Global attack on Wordpress installations underway

[logistopath]

A large distributed brute force attack against WordPress sites is understood to be occurring. A large botnet with more than 90,000 servers is attempting to log in by cycling through different usernames and passwords.
A study of various attack patterns has led to security software firm Sucuri concluding that the number of brute force attacks against WordPress has tribled in recent months and that reports of attacks are accurate.
Irish web hosting provider Spiral Hosting emailed its clients to advise them of the brute force login attacks.
“There is currently a large scale brute force attack coming from a large amount of IP addresses spread across the world,” Peter Armstrong, managing director of Spiral Hosting explained.
“A large botnet has been attempting to break into WordPress websites by continually trying to guess the username and password to get into the WordPress admin dashboard.

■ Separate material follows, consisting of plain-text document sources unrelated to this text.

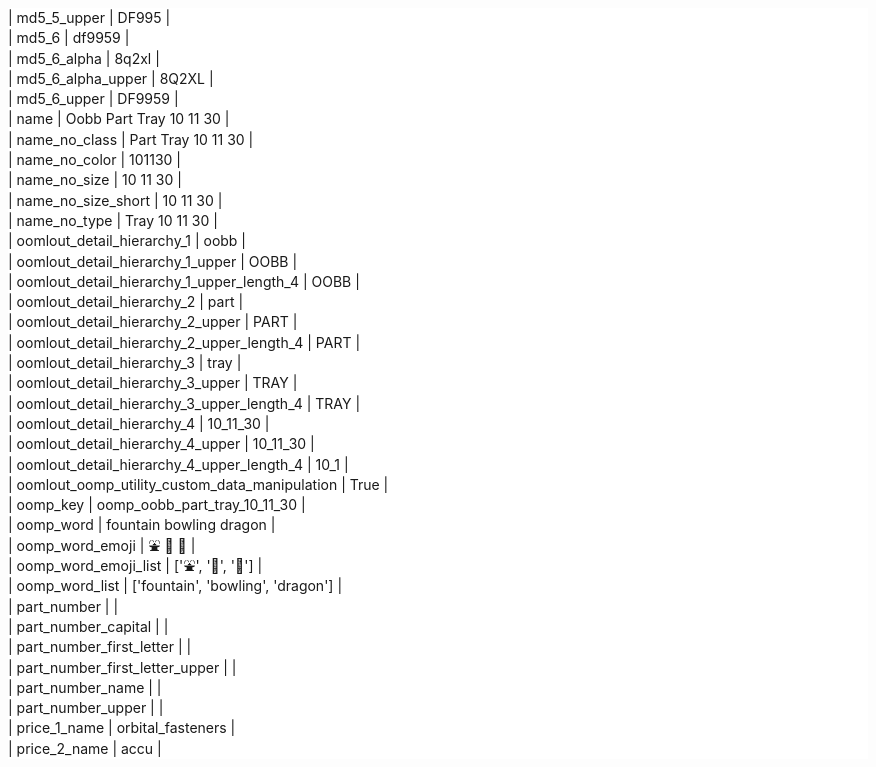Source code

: | md5_5_upper | DF995 |  
| md5_6 | df9959 |  
| md5_6_alpha | 8q2xl |  
| md5_6_alpha_upper | 8Q2XL |  
| md5_6_upper | DF9959 |  
| name | Oobb Part Tray 10 11 30 |  
| name_no_class | Part Tray 10 11 30 |  
| name_no_color | 101130 |  
| name_no_size | 10 11 30 |  
| name_no_size_short | 10 11 30 |  
| name_no_type | Tray 10 11 30 |  
| oomlout_detail_hierarchy_1 | oobb |  
| oomlout_detail_hierarchy_1_upper | OOBB |  
| oomlout_detail_hierarchy_1_upper_length_4 | OOBB |  
| oomlout_detail_hierarchy_2 | part |  
| oomlout_detail_hierarchy_2_upper | PART |  
| oomlout_detail_hierarchy_2_upper_length_4 | PART |  
| oomlout_detail_hierarchy_3 | tray |  
| oomlout_detail_hierarchy_3_upper | TRAY |  
| oomlout_detail_hierarchy_3_upper_length_4 | TRAY |  
| oomlout_detail_hierarchy_4 | 10_11_30 |  
| oomlout_detail_hierarchy_4_upper | 10_11_30 |  
| oomlout_detail_hierarchy_4_upper_length_4 | 10_1 |  
| oomlout_oomp_utility_custom_data_manipulation | True |  
| oomp_key | oomp_oobb_part_tray_10_11_30 |  
| oomp_word | fountain bowling dragon |  
| oomp_word_emoji | :fountain: :bowling: :dragon: |  
| oomp_word_emoji_list | [':fountain:', ':bowling:', ':dragon:'] |  
| oomp_word_list | ['fountain', 'bowling', 'dragon'] |  
| part_number |  |  
| part_number_capital |  |  
| part_number_first_letter |  |  
| part_number_first_letter_upper |  |  
| part_number_name |  |  
| part_number_upper |  |  
| price_1_name | orbital_fasteners |  
| price_2_name | accu |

This is affecting almost every major web hosting company around the world. Our Network Operations Centre (NOC) has detected a significant increase in botnet activity in the last 24 hours.”
.
.
.

Source

 

[logistopath]

Got a mail with similar info from my web host too.. Not too sure what the effects will be, but changed the admin passwords to something more secure for now.

 

[6pack]

whats there to get by hacking wordpress sites anyway? i mean most are just personal blogs and such stuff.

 

[blkrb0t]

whats there to get by hacking wordpress sites anyway? i mean most are just personal blogs and such stuff.

Since Wordpress is the most used CMS, it makes sense to attack it. All the compromised websites can then be used to distribute malware.